La récession la plus récente (2008) s’est produite après qu’une profonde crise financière a provoqué une envolée du chômage. Cette même crise avait été déclenchée par un éclatement de la bulle immobilière aux Etats-Unis, phénomène ayant eu un effet dévastateur sur la situation financière des ménages. Or, c’est aussi à cette époque que les prix du pétrole ont atteint des sommets, au grand désespoir des ménages américains, qui étaient déjà lourdement endettés.
On constate deux exceptions, l’une en 1953, quand la récession est intervenue après une forte réduction des dépenses publiques à la fin de la guerre de Corée, et l’autre en 2000, lorsque la bulle Internet a éclaté, entraînant un effondrement de l’investissement privé.
Pas de récession dans l’immédiat
Les données du commerce et des entreprises, telles que les exportations et la production industrielle, montrent une plus grande probabilité de récession que les données des ménages, bien que notre analyse conclue que le danger reste encore bien éloigné.

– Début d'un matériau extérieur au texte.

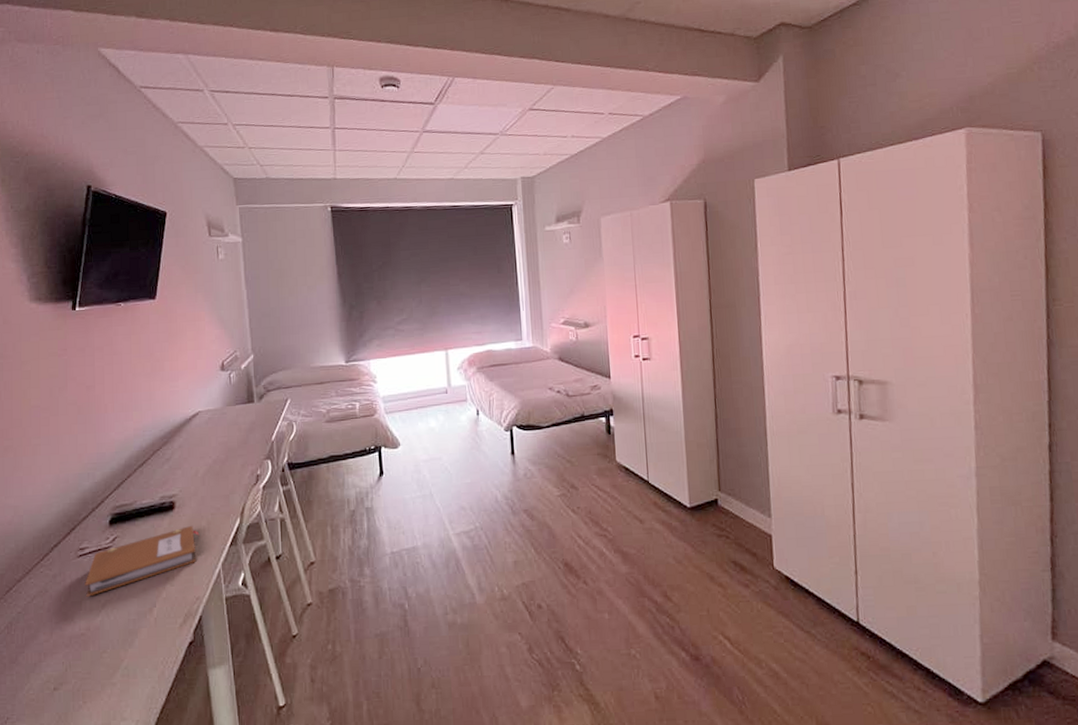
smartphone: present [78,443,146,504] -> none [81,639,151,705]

Si l’on se fie à l’histoire, une récession n’est pas à prévoir aux Etats-Unis dans l’immédiat, tant que les ménages américains seront dans une bonne situation. Et rien ne laisse à penser que cela pourrait changer. Les faibles prix du pétrole profitent aux ménages et le chômage est bas. Certes, la Fed a procédé à une hausse modeste des taux d’intérêt, mais la politique monétaire est loin de s’être durcie.
Autrement dit, si les valorisations du marché sous-estiment la longévité de la phase de croissance de l’économie américaine, le moment serait peut-être venu d’accroître l’exposition à certains actifs risqués tels que les actions.
Patrick Zweifel est économiste en chef chez Pictet Asset Management.